Northumberland had not been high on my list of places to visit because as a landscape photographer I have always been drawn to more mountainous areas such as the Lake District and the Highlands. Despite being fairly flat, Northumberland is certainly picturesque.
Getting to Dunstanburgh Castle
Parking up at a place called Craster, it’s a flat and easy walk to reach Dunstanburgh Castle. It was quite refreshing to have such an easy route having climbed Snowdon a couple of weekends before. I was struck by the smell of coconut, which I later learnt to be the flowering gorse bushes that line much of the route.
To capture the Dunstanburgh Castle sunrise shot that I wanted meant walking beyond the castle to the North Gate and photographing it from the other side where I could get down to the sea. When the tide is recedes far enough the foreground is filled with lots of shiny boulders, creating an interesting foreground that leads to the castle in the background.
There was no cloud in the sky on this particular morning, but the conditions were pleasant enough and I set up and waiting to see what would unfold. Getting to locations and setting up well ahead of sunrise is always far preferable to being rushed and I was glad of the opportunity to try a few different compositions.
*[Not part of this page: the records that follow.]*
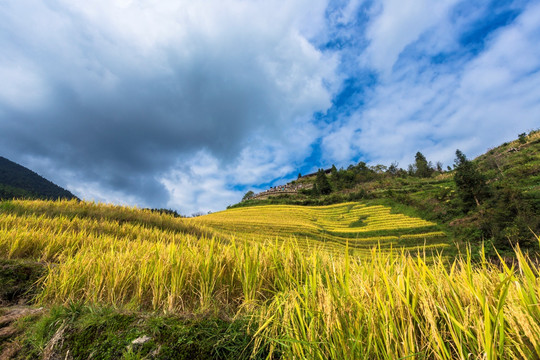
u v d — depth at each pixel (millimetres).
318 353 1552
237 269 3014
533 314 1319
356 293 1876
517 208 24203
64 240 6012
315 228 39969
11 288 3693
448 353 1345
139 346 2012
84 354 2016
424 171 84188
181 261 3018
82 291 3174
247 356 1937
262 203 79125
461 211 34281
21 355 2090
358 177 93250
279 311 1992
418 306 1684
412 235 31812
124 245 6004
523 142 60812
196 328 2184
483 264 1761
Landscape photographers will often tell you that there is something special about having a location to yourself and to be able to enjoy watching the scene unfold in front of you. Unfortunately that was not going to be the case on this particular morning when another photographer, who I think might have been running a small workshop / tour, turned up with his group and proceeded to set up their tripods in a row next to me. I guess I should be flattered that they thought I had a good composition.
A subtle Dunstanburgh Castle sunrise.
On this occasion the Dunstanburgh Castle sunrise was subtle due to the lack of cloud but still managed to create a nice range of warm hues across the scene. It’s a popular spot with photographers, as my experience of being joined by a small group of photographers demonstrated. That should not put anyone off visiting this beautiful location and it’s well worth a few hours of lost sleep to be able to watch the sun come up.
Once the sun came up it was time to return to the car at Craster and drive back to where I was staying at Bilton Barns. Run by Dorothy and Brian who have farmed Bilton Barns farm since 1981, this B&B was very comfortable and a perfect location. Dorothy cooks a fantastic breakfast, which certainly hits the spot after a sunrise shoot.